AVAILABLE DATA: Begin

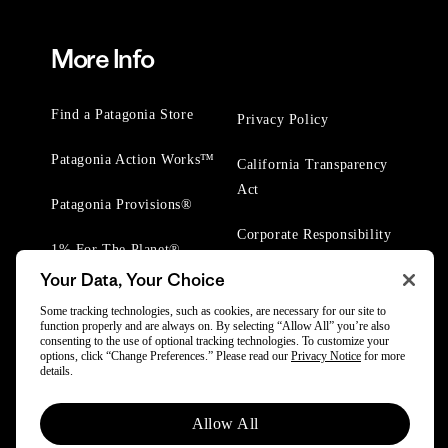
More Info
Find a Patagonia Store
Privacy Policy
Patagonia Action Works™
California Transparency
Act
Patagonia Provisions®
Corporate Responsibility
1% For The Planet®
Your Data, Your Choice
Worn Wear® Events
Some tracking technologies, such as cookies, are necessary for our site to
function properly and are always on. By selecting “Allow All” you’re also
consenting to the use of optional tracking technologies. To customize your
options, click “Change Preferences.” Please read our
Privacy Notice
for more
details.
© 2025 Patagonia, Inc. All Rights Reserved.
Allow All
Powered by Trove.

AVAILABLE DATA: End

ABOUT THIS EXERCISE:
Whenever a line of the data includes "technologies", copy that line.

EXERCISE RESPONSE:
Some tracking technologies, such as cookies, are necessary for our site to
consenting to the use of optional tracking technologies. To customize your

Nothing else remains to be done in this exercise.